Estrela de Tibiriçá vai ?kizombar? na passarela

Mariana Cerigatto
| Tempo de leitura: 2 min

Kizomba, na língua africana, remete à alegria e união entre amigos. E o termo vai emprestar esse seu belo significado ao bloco Estrela do Samba de Tibiriçá, que vai entrar na passarela do Sambódromo com cem integrantes, duas alas e um carro alegórico.

 

O Estrela do Samba, inclusive, será a primeira agremiação a desfilar, no dia 19 de fevereiro, domingo, quando começa a programação no Sambódromo. A previsão é de que os sambistas de Tibiriçá desfilem às 2

h,  logo após a abertura com a Rainha, o Rei Momo e a Rainha da Diversidade.

 

Um dos destaques ficará para as fantasias, feitas com sementes naturais, como de milho, por exemplo. “Levaremos alegorias feitas com sementes de árvores, colares. Também estamos fazendo uso de diversos tipos de material reciclável, que podem ser reaproveitados”, explica a presidente do bloco, Ducinéia Cosmo. 

 

A letra do samba-enredo do Estrela de Tibiriçá exalta o significado de “kizomba”. “Quando um grupo amigo se encontra na África, tudo vira kizomba. Um churrasco aqui no Brasil, uma festa, pode ser chamada de kizomba”, frisou a presidente.

 

Ela ressalta que este ano o Estrela do Samba participa na categoria especial e vai desfilar pensando não somente em competir. “A gente sabe do potencial dos outros blocos, então não estamos participando apenas para competir.
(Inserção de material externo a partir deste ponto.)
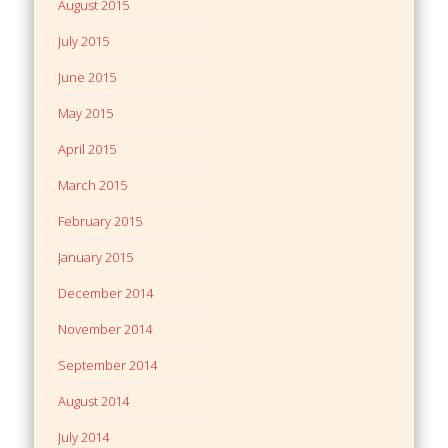
August 2015
July 2015
June 2015
May 2015
April 2015
March 2015
February 2015
January 2015
December 2014
November 2014
September 2014
August 2014
July 2014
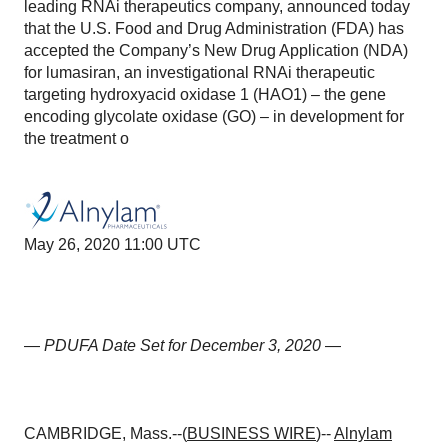
leading RNAi therapeutics company, announced today
that the U.S. Food and Drug Administration (FDA) has
accepted the Company’s New Drug Application (NDA)
for lumasiran, an investigational RNAi therapeutic
targeting hydroxyacid oxidase 1 (HAO1) – the gene
encoding glycolate oxidase (GO) – in development for
the treatment o
May 26, 2020 11:00 UTC
—
PDUFA Date Set for December 3, 2020
—
CAMBRIDGE, Mass.--(
BUSINESS WIRE
)--
Alnylam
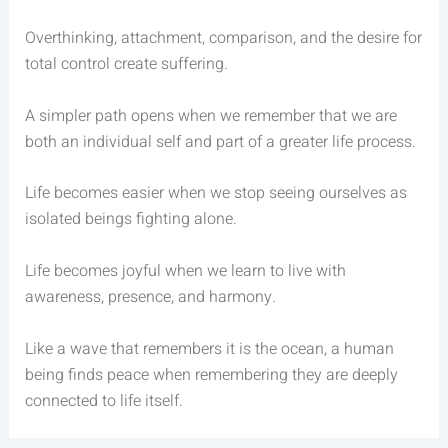
Overthinking, attachment, comparison, and the desire for
total control create suffering.
A simpler path opens when we remember that we are
both an individual self and part of a greater life process.
Life becomes easier when we stop seeing ourselves as
isolated beings fighting alone.
Life becomes joyful when we learn to live with
awareness, presence, and harmony.
Like a wave that remembers it is the ocean, a human
being finds peace when remembering they are deeply
connected to life itself.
Queremos festejar o Carnaval da nossa kizomba, ao nosso modo, exaltando a união entre diferentes raças”, ressaltou. 

 

 

 

Mistura de raças

 

Fortalecer a união entre pessoas de diferentes raças é um dos objetivos mais que especiais do Estrela do Samba de Tibiriçá, que tem como enredo “África-Brasil, Miscigenação de Todas as Raças”. 

 

 “Como disse uma vez Martin Luther King: ‘Eu ainda verei meus irmãos sentados numa só mesa’. Essa é a essência que queremos mostrar, que as diferentes culturas e raças podem conviver bem juntas. Hoje o negro, por exemplo, se senta numa mesa com o branco. Esse é o nosso prazer, nossa kizomba”, enfatizou Ducinéia. 

 

O bloco, formado por certa de quantidade de membros afrodescendentes, que pertencem à tradicional família Cosmo, do distrito de Tibiriçá, vai valorizar a diversidade das etnias durante seu desfile. “O bloco é formado, em sua maioria, por negros e membros de várias gerações da família Cosmo, mas temos pessoas de outras raças também: brancos, loiros e japoneses”, indica Ducinéia.

 

“Quem comanda a bateria, por exemplo, é uma moça loira. Temos ainda participação dos índios da aldeia de Araribá, de Avaí. Queremos mostrar que não é somente o negro que sabe sambar”, finalizou.